Bolsa Família em Santa Catarina: mais de 112 mil famílias deixam programa após aumento da renda desde 2023

Joinville, Florianópolis e Blumenau lideram saída de beneficiários do Bolsa Família em Santa Catarina

Mais de 112 mil famílias deixaram o Bolsa Família em Santa Catarina entre março de 2023 e maio de 2026 após registrarem aumento na renda familiar. Os dados foram divulgados pelo Ministério do Desenvolvimento e Assistência Social e refletem a saída de famílias que superaram a condição de pobreza por meio do emprego formal ou do empreendedorismo.

Apenas em maio deste ano, mais de 3,2 mil famílias catarinenses deixaram o programa social. O movimento acompanha uma tendência nacional de crescimento da renda e ampliação da inserção de beneficiários no mercado de trabalho.

JOINVILLE E FLORIANÓPOLIS CONCENTRAM MAIS DESLIGAMENTOS

Entre os municípios catarinenses, Joinville registrou o maior número de famílias que deixaram o programa em maio, com 213 desligamentos.

Na sequência aparecem Florianópolis, com 203 famílias, e Blumenau, com 124.

O ranking estadual também inclui:

Os números indicam que as maiores cidades catarinenses concentram boa parte das famílias que alcançaram renda suficiente para deixar de receber o benefício.

MAIS DE 5,1 MILHÕES DE FAMÍLIAS DEIXARAM O PROGRAMA NO BRASIL

Em nível nacional, mais de 5,1 milhões de famílias deixaram o Bolsa Família entre março de 2023 e maio de 2026.

Os maiores volumes foram registrados nos estados de São Paulo, Distrito Federal, Bahia, Minas Gerais e Rio de Janeiro.

Segundo o governo federal, a saída do programa ocorre quando a renda familiar ultrapassa os limites estabelecidos para permanência no benefício ou quando se encerra o período previsto pela Regra de Proteção.

COMO FUNCIONA A REGRA DE PROTEÇÃO

Criada na reformulação do Bolsa Família, a Regra de Proteção busca garantir uma transição gradual para as famílias que melhoram sua situação financeira.

Mesmo após ultrapassar o limite de R$ 218 por pessoa da família, os beneficiários podem continuar recebendo metade do valor do benefício por até 12 meses, desde que a renda mensal per capita permaneça abaixo de R$ 706.

A medida tem como objetivo evitar que trabalhadores percam imediatamente o apoio do programa ao conquistarem emprego formal ou ampliarem seus rendimentos.

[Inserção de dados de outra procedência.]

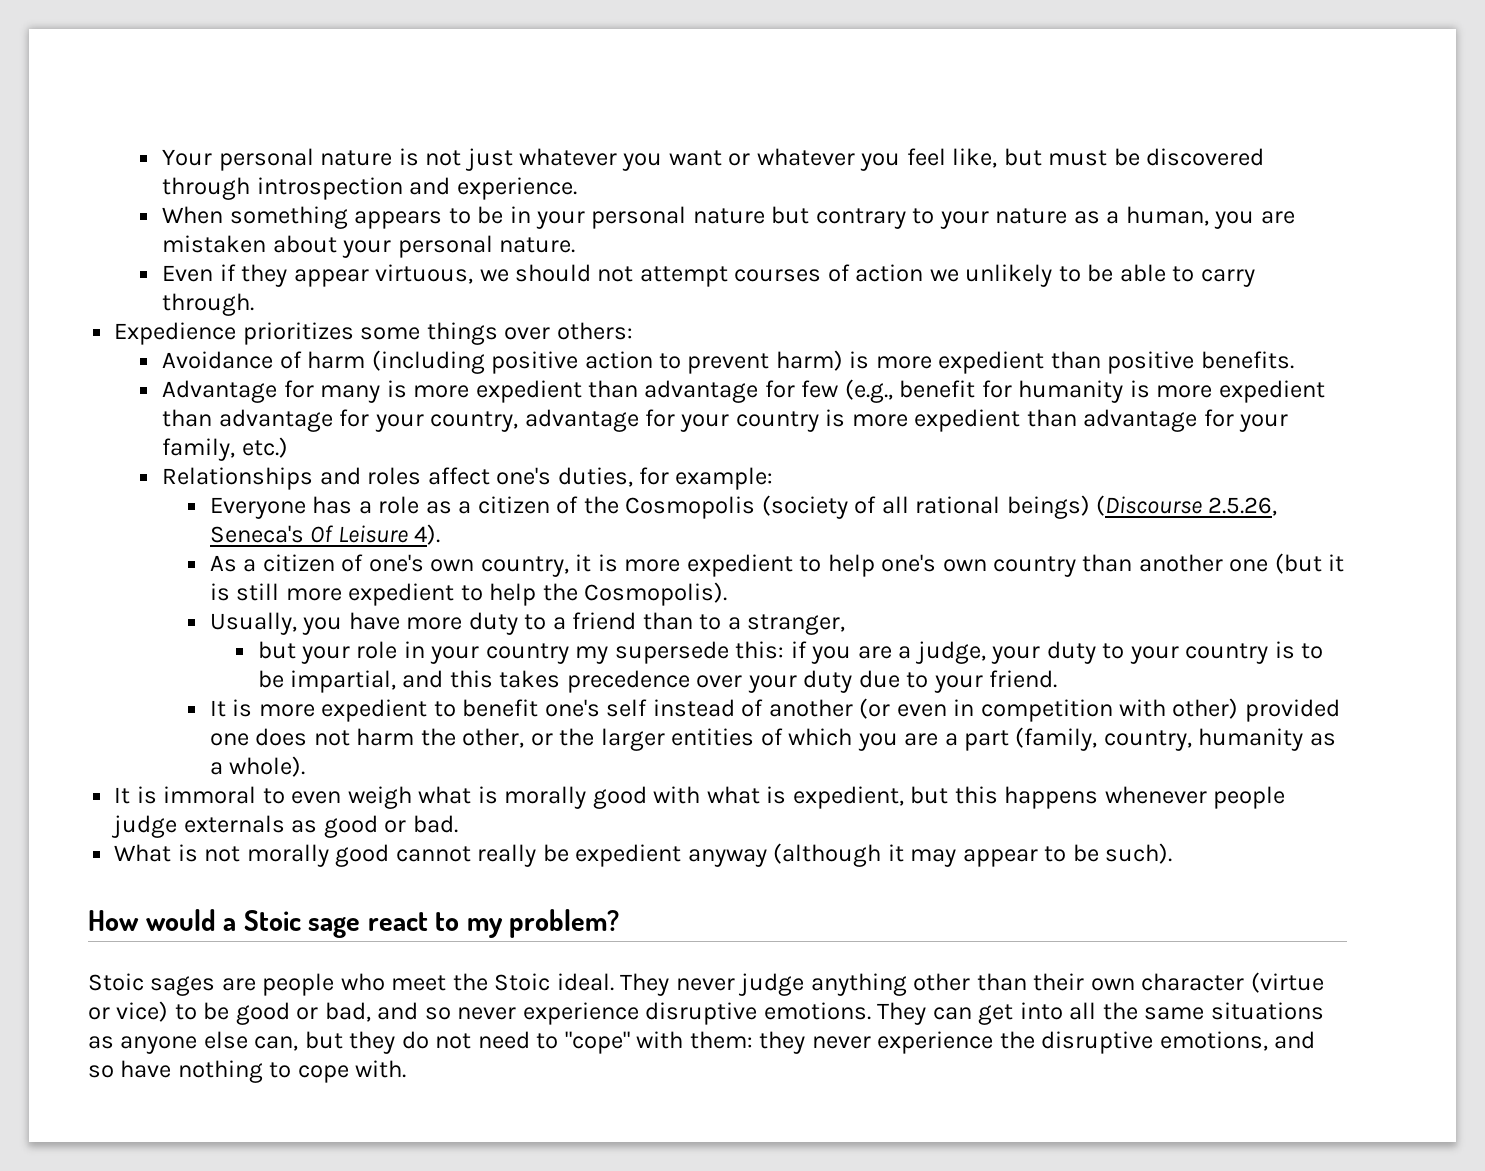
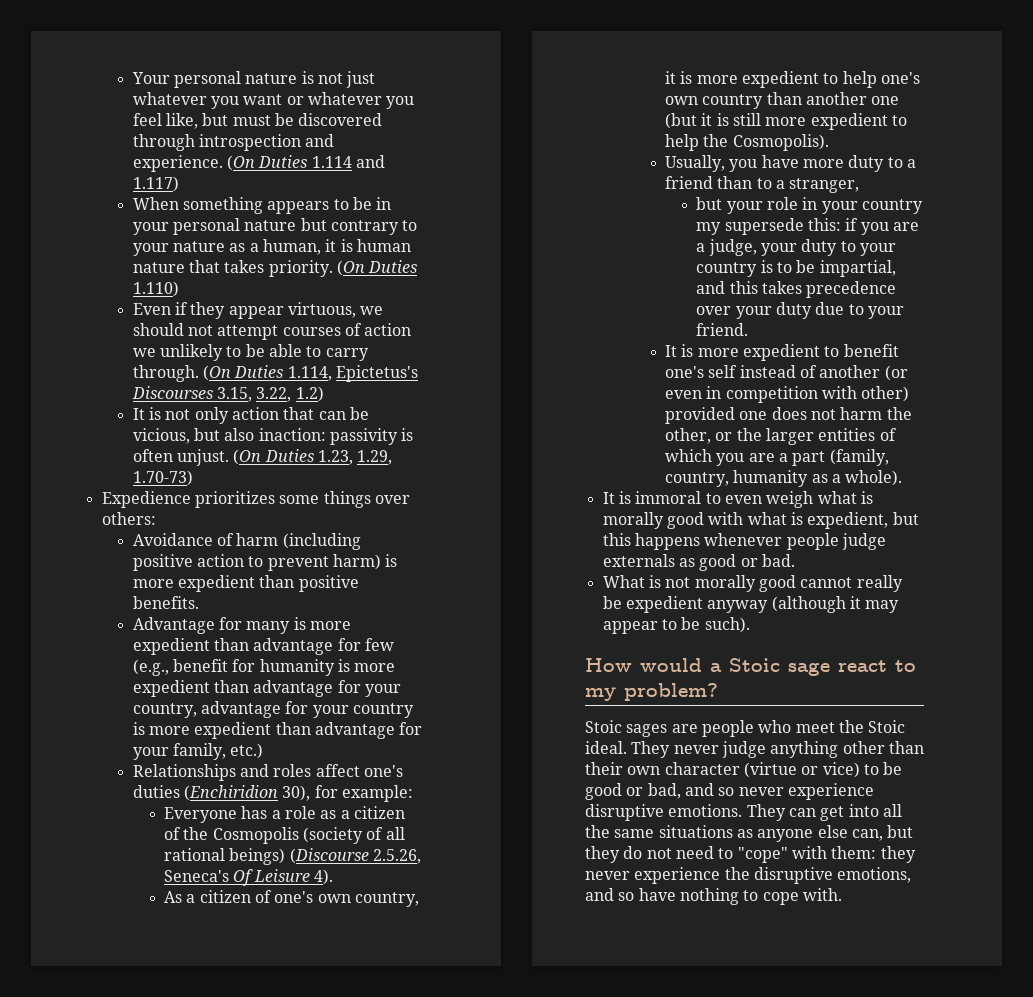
(577, 188) none -> [227,155,386,171] [132,176,179,192] (On Duties 1.114 and 1.117)
[1214,211,1295,229] [162,235,576,258] you are mistaken about your personal nature. -> [325,239,412,252] [132,260,418,277] [132,281,179,297] it is human nature that takes priority. (On Duties 1.110)
(255, 304) none -> [203,365,419,382] [131,386,324,402] [132,407,370,424] [132,428,414,445] [132,449,393,466] [132,470,193,486] (On Duties 1.114, Epictetus's Discourses 3.15, 3.22, 1.2) // It is not only action that can be vicious, but also inaction: passivity is often unjust. (On Duties 1.23, 1.29, 1.70-73)
[557,467,633,487] duties, -> [132,785,311,801] duties (Enchiridion 30),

EMPREGO FORMAL IMPULSIONA SAÍDA DO BOLSA FAMÍLIA

De acordo com dados do Cadastro Geral de Empregados e Desempregados (Caged), cruzados com informações do Cadastro Único, 80% das vagas com carteira assinada criadas no primeiro trimestre de 2026 foram ocupadas por pessoas inscritas no CadÚnico.

Para o ministro do Desenvolvimento e Assistência Social, Família e Combate à Fome, Wellington Dias, os resultados demonstram a relação entre inclusão produtiva e redução da pobreza.

“O novo modelo estimula o emprego. Só de 2023 para cá, 5,1 milhões de famílias saíram da pobreza. Saíram do Bolsa Família porque passaram a ter um emprego ou começaram a empreender”, afirmou o ministro.

Dias também destacou que os dados contrariam a ideia de que beneficiários não buscam inserção no mercado de trabalho.

“Os números confirmam as estatísticas relacionadas à presença dos beneficiários no mercado formal e refutam afirmações infundadas de que as famílias não querem arranjar emprego”, afirmou Wellington Dias.

RENDA DOS MAIS POBRES CRESCE ACIMA DA MÉDIA

Um estudo da Fundação Getulio Vargas (FGV Social) aponta que a renda do trabalho da população mais pobre cresceu 10,7% em 2025, percentual superior à média nacional.

Segundo a pesquisa, o avanço foi impulsionado principalmente pela geração de empregos formais e pelos mecanismos de transição previstos no Bolsa Família, como a Regra de Proteção.

Os indicadores reforçam o cenário de aumento da renda entre famílias de baixa renda e ajudam a explicar o crescimento do número de desligamentos voluntários do programa em Santa Catarina e no restante do país.